## Work item
The records below need to be repeated exactly, though not their pictures.
#### Dataset records ####
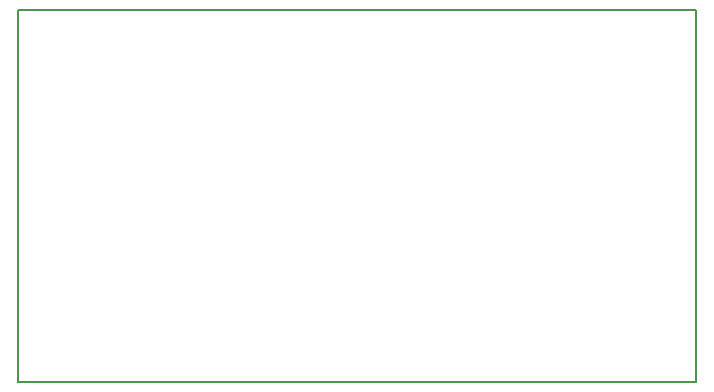
<source format=gm1>
G04 #@! TF.GenerationSoftware,KiCad,Pcbnew,6.0.0-rc1-unknown-r14177-12567c75*
G04 #@! TF.CreationDate,2018-10-23T17:48:22+02:00*
G04 #@! TF.ProjectId,pcbRadon,7063625261646F6E2E6B696361645F70,rev?*
G04 #@! TF.SameCoordinates,Original*
G04 #@! TF.FileFunction,Profile,NP*
%FSLAX46Y46*%
G04 Gerber Fmt 4.6, Leading zero omitted, Abs format (unit mm)*
G04 Created by KiCad (PCBNEW 6.0.0-rc1-unknown-r14177-12567c75) date Tue 23 Oct 2018 17:48:22 CEST*
%MOMM*%
%LPD*%
G01*
G04 APERTURE LIST*
%ADD10C,0.150000*%
G04 APERTURE END LIST*
D10*
X184404000Y-114808000D02*
X184404000Y-83312000D01*
X127000000Y-114808000D02*
X184404000Y-114808000D01*
X127000000Y-83312000D02*
X127000000Y-114808000D01*
X184404000Y-83312000D02*
X127000000Y-83312000D01*
M02*

</source>
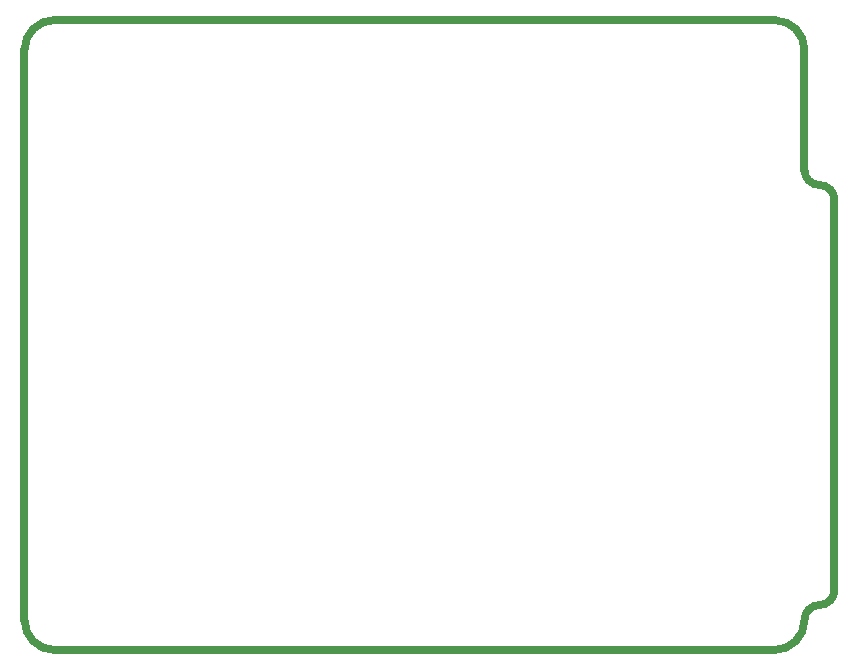
<source format=gbr>
G04 #@! TF.FileFunction,Profile,NP*
%FSLAX46Y46*%
G04 Gerber Fmt 4.6, Leading zero omitted, Abs format (unit mm)*
G04 Created by KiCad (PCBNEW 4.0.2+e4-6225~38~ubuntu16.04.1-stable) date mié 27 jul 2016 08:55:20 CEST*
%MOMM*%
G01*
G04 APERTURE LIST*
%ADD10C,0.100000*%
%ADD11C,0.680000*%
G04 APERTURE END LIST*
D10*
D11*
X68580000Y38100000D02*
X68580000Y5080000D01*
X66040000Y40640000D02*
X66040000Y50800000D01*
X68580000Y38100000D02*
G75*
G03X67310000Y39370000I-1270000J0D01*
G01*
X66040000Y40640000D02*
G75*
G03X67310000Y39370000I1270000J0D01*
G01*
X67310000Y3810000D02*
G75*
G03X68580000Y5080000I0J1270000D01*
G01*
X67310000Y3810000D02*
G75*
G03X66040000Y2540000I0J-1270000D01*
G01*
X2540000Y53340000D02*
X63500000Y53340000D01*
X0Y2540000D02*
X0Y50800000D01*
X2540000Y0D02*
X63500000Y0D01*
X66040000Y50800000D02*
G75*
G03X63500000Y53340000I-2540000J0D01*
G01*
X63500000Y0D02*
G75*
G03X66040000Y2540000I0J2540000D01*
G01*
X2540000Y53340000D02*
G75*
G03X0Y50800000I0J-2540000D01*
G01*
X0Y2540000D02*
G75*
G03X2540000Y0I2540000J0D01*
G01*
M02*

</source>
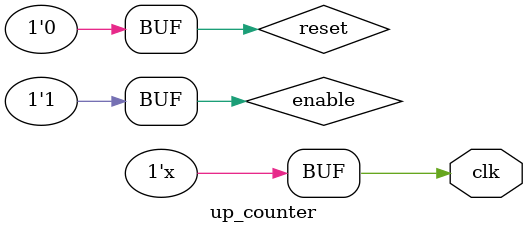
<source format=sv>

`timescale 1ns / 1ps		   

module up_counter
(
	output clk
);
//-------------Code Starts Here-------

reg reset;
reg enable;
reg clk = 0;
reg [7:0] out = 0;

initial
begin  
	#0 reset = 1;
	#8.5 reset = 0;
	enable = 1;
end

always
	#2 clk = ~clk;
	
always
begin
	#0.12 enable = 0;
	#3.39 enable = 1;
	#10	enable = 1;
end

always_ff @(posedge clk)
if (reset) begin
  out <= 8'b0 ;
end else if (enable) begin 
	$display(out);
  out ++;
end

endmodule 




















</source>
####
## Result of the exercise
<source format=gm1>
G04 #@! TF.GenerationSoftware,KiCad,Pcbnew,6.0.0-rc1-unknown-r14177-12567c75*
G04 #@! TF.CreationDate,2018-10-23T17:48:22+02:00*
G04 #@! TF.ProjectId,pcbRadon,7063625261646F6E2E6B696361645F70,rev?*
G04 #@! TF.SameCoordinates,Original*
G04 #@! TF.FileFunction,Profile,NP*
%FSLAX46Y46*%
G04 Gerber Fmt 4.6, Leading zero omitted, Abs format (unit mm)*
G04 Created by KiCad (PCBNEW 6.0.0-rc1-unknown-r14177-12567c75) date Tue 23 Oct 2018 17:48:22 CEST*
%MOMM*%
%LPD*%
G01*
G04 APERTURE LIST*
%ADD10C,0.150000*%
G04 APERTURE END LIST*
D10*
X184404000Y-114808000D02*
X184404000Y-83312000D01*
X127000000Y-114808000D02*
X184404000Y-114808000D01*
X127000000Y-83312000D02*
X127000000Y-114808000D01*
X184404000Y-83312000D02*
X127000000Y-83312000D01*
M02*

</source>
<source format=gbr>
G04 #@! TF.FileFunction,Profile,NP*
%FSLAX46Y46*%
G04 Gerber Fmt 4.6, Leading zero omitted, Abs format (unit mm)*
G04 Created by KiCad (PCBNEW 4.0.2+e4-6225~38~ubuntu16.04.1-stable) date mié 27 jul 2016 08:55:20 CEST*
%MOMM*%
G01*
G04 APERTURE LIST*
%ADD10C,0.100000*%
%ADD11C,0.680000*%
G04 APERTURE END LIST*
D10*
D11*
X68580000Y38100000D02*
X68580000Y5080000D01*
X66040000Y40640000D02*
X66040000Y50800000D01*
X68580000Y38100000D02*
G75*
G03X67310000Y39370000I-1270000J0D01*
G01*
X66040000Y40640000D02*
G75*
G03X67310000Y39370000I1270000J0D01*
G01*
X67310000Y3810000D02*
G75*
G03X68580000Y5080000I0J1270000D01*
G01*
X67310000Y3810000D02*
G75*
G03X66040000Y2540000I0J-1270000D01*
G01*
X2540000Y53340000D02*
X63500000Y53340000D01*
X0Y2540000D02*
X0Y50800000D01*
X2540000Y0D02*
X63500000Y0D01*
X66040000Y50800000D02*
G75*
G03X63500000Y53340000I-2540000J0D01*
G01*
X63500000Y0D02*
G75*
G03X66040000Y2540000I0J2540000D01*
G01*
X2540000Y53340000D02*
G75*
G03X0Y50800000I0J-2540000D01*
G01*
X0Y2540000D02*
G75*
G03X2540000Y0I2540000J0D01*
G01*
M02*

</source>
<source format=sv>

`timescale 1ns / 1ps		   

module up_counter
(
	output clk
);
//-------------Code Starts Here-------

reg reset;
reg enable;
reg clk = 0;
reg [7:0] out = 0;

initial
begin  
	#0 reset = 1;
	#8.5 reset = 0;
	enable = 1;
end

always
	#2 clk = ~clk;
	
always
begin
	#0.12 enable = 0;
	#3.39 enable = 1;
	#10	enable = 1;
end

always_ff @(posedge clk)
if (reset) begin
  out <= 8'b0 ;
end else if (enable) begin 
	$display(out);
  out ++;
end

endmodule 




















</source>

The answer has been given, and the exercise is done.